Aunque el reciente operativo federal realizado en municipios de la frontera sur de Chiapas dejó como resultado la detención de Carmen Yadira Rodas Mateo y otro presunto integrante de una célula criminal ligada al Cártel de Sinaloa, las autoridades mantienen la búsqueda de quienes son considerados los principales operadores y generadores de violencia en la región: Horacio de la Cruz Mazariegos y su hijo, Juan Antonio de la Cruz Rodas, quienes lograron evadir la acción federal y actualmente permanecen prófugos.
Los cateos fueron ejecutados de manera simultánea en propiedades ubicadas en Metapa, Tuxtla Chico y Frontera Hidalgo, donde fuerzas federales encabezadas por la Secretaría de Marina intervinieron viviendas y ranchos presuntamente utilizados para actividades ilícitas relacionadas con tráfico de armas, narcóticos y operaciones financieras del grupo criminal.
Sin embargo, pese a la magnitud del despliegue, las autoridades no lograron capturar a Horacio de la Cruz Mazariegos ni a Juan Antonio de la Cruz Rodas, identificados en investigaciones federales como los presuntos líderes operativos de la organización en la frontera entre México y Centroamérica.
Fuentes consultadas señalaron que ambos son considerados piezas clave dentro de las operaciones del Cártel de Sinaloa en la zona del Soconusco, particularmente en las rutas utilizadas para el trasiego de drogas y armamento provenientes de Centroamérica y Sudamérica, con destino hacia territorio mexicano y Estados Unidos.

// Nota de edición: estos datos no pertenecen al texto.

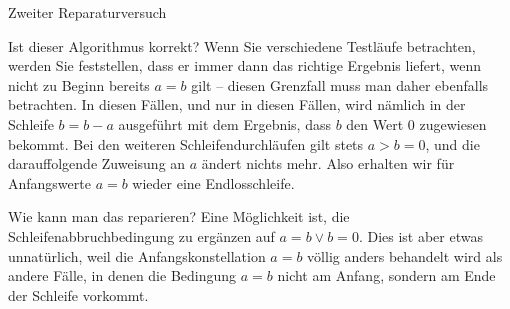 \begin{algorithm}[H]
	\caption{Zweiter Reparaturversuch}
	\label{algo:zweiter_reparaturversuch}
	
	\vspace{2mm} %
	\vspace{\baselineskip}
	
	
	\vspace{2mm} %
	\vspace{\baselineskip}
	

	\vspace{2mm} %
	\vspace{\baselineskip}

	
	\vspace{2mm} %
	\vspace{\baselineskip}
\end{algorithm}

\vspace{\baselineskip} %
\vspace{\baselineskip} %

\vspace{3.7mm} %

Ist dieser Algorithmus korrekt? Wenn Sie verschiedene Testläufe betrachten, werden Sie feststellen, dass er immer dann das richtige Ergebnis liefert, wenn nicht zu Beginn bereits $a=b$ gilt -- diesen Grenzfall muss man daher ebenfalls betrachten. In diesen Fällen, und nur in diesen Fällen, wird nämlich in der Schleife $b=b-a$ ausgeführt mit dem Ergebnis, dass $b$ den Wert 0 zugewiesen bekommt. Bei den weiteren Schleifen\-durchläufen gilt stets $a>b=0$, und die darauffolgende Zuweisung an $a$ ändert nichts mehr. Also erhalten wir für Anfangswerte $a=b$ wieder eine Endlosschleife.

\vspace{3mm} %

Wie kann man das reparieren? Eine Möglichkeit ist, die Schleifenabbruchbedingung zu ergänzen auf $a=b \vee b=0$. Dies ist aber etwas unnatürlich, weil die Anfangs\-konstellation $a=b$ völlig anders behandelt wird als andere Fälle, in denen die Bedingung $a=b$ nicht am Anfang, sondern am Ende der Schleife vorkommt.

Además de las actividades de narcotráfico, reportes de inteligencia los vinculan presuntamente con hechos violentos registrados en municipios fronterizos, disputas entre grupos criminales y la movilización de células armadas en la región de Tapachula y alrededores, una de las zonas estratégicas para las organizaciones delictivas debido a su cercanía con Guatemala.

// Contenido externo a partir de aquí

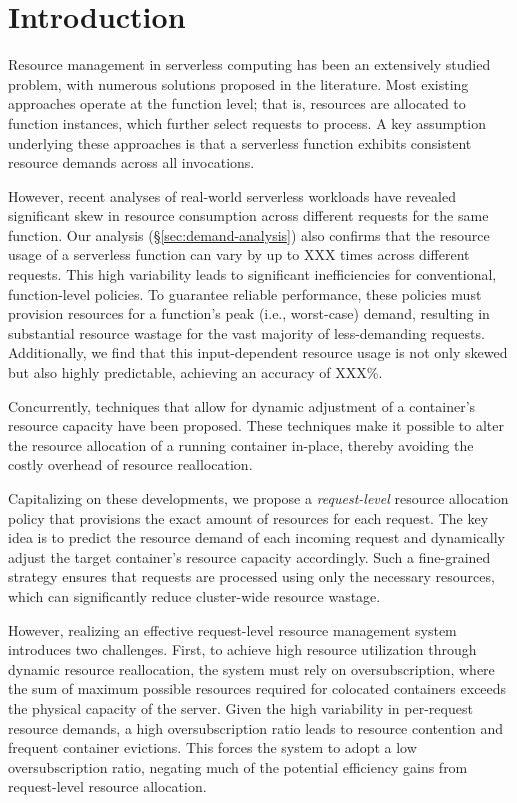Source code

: \section{Introduction}
\label{sec:introduction}


Resource management in serverless computing has been an extensively studied problem, with numerous solutions proposed in the literature.
Most existing approaches operate at the function level; that is, resources are allocated to function instances, which further select requests to process.
A key assumption underlying these approaches is that a serverless function exhibits consistent resource demands across all invocations.

However, recent analyses of real-world serverless workloads have revealed significant skew in resource consumption across different requests for the same function.
Our analysis (\S\ref{sec:demand-analysis}) also confirms that the resource usage of a serverless function can vary by up to XXX times across different requests.
This high variability leads to significant inefficiencies for conventional, function-level policies.
To guarantee reliable performance, these policies must provision resources for a function's peak (i.e., worst-case) demand, resulting in substantial resource wastage for the vast majority of less-demanding requests. 
Additionally, we find that this input-dependent resource usage is not only skewed but also highly predictable, achieving an accuracy of XXX\%.

Concurrently, techniques that allow for dynamic adjustment of a container's resource capacity have been proposed.
These techniques make it possible to alter the resource allocation of a running container in-place, thereby avoiding the costly overhead of resource reallocation.

Capitalizing on these developments, we propose a \textit{request-level} resource allocation policy that provisions the exact amount of resources for each request.
The key idea is to predict the resource demand of each incoming request and dynamically adjust the target container's resource capacity accordingly.
Such a fine-grained strategy ensures that requests are processed using only the necessary resources, which can significantly reduce cluster-wide resource wastage.

However, realizing an effective request-level resource management system introduces two challenges.
First, to achieve high resource utilization through dynamic resource reallocation, the system must rely on oversubscription,
where the sum of maximum possible resources required for colocated containers exceeds the physical capacity of the server.
Given the high variability in per-request resource demands, a high oversubscription ratio leads to resource contention and frequent container evictions.
This forces the system to adopt a low oversubscription ratio, negating much of the potential efficiency gains from request-level resource allocation.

La fuga de ambos personajes ha encendido alertas dentro de las corporaciones federales, debido a que son señalados como los verdaderos operadores de la estructura criminal.
Incluso, versiones extraoficiales refieren que agencias estadounidenses como la DEA mantienen abiertas líneas de investigación sobre sus actividades y posibles vínculos internacionales relacionados con tráfico de drogas y armas.
Fuentes federales revelaron que el operativo se manejó bajo un fuerte hermetismo y sin compartir información previa con autoridades estatales, ante sospechas de presuntas filtraciones y posibles redes de protección que habrían permitido durante años el movimiento y operación de este grupo criminal en la frontera sur.
Hasta el momento, ni el gobierno estatal ni las corporaciones de seguridad de Chiapas han emitido una postura oficial respecto a los señalamientos de presunta protección institucional.
Mientras tanto, las fuerzas federales mantienen operativos de búsqueda en diversos puntos de la región para localizar a Horacio de la Cruz Mazariegos y Juan Antonio de la Cruz Rodas, considerados actualmente objetivos prioritarios por su presunta responsabilidad en la generación de violencia y operación logística del narcotráfico en Chiapas.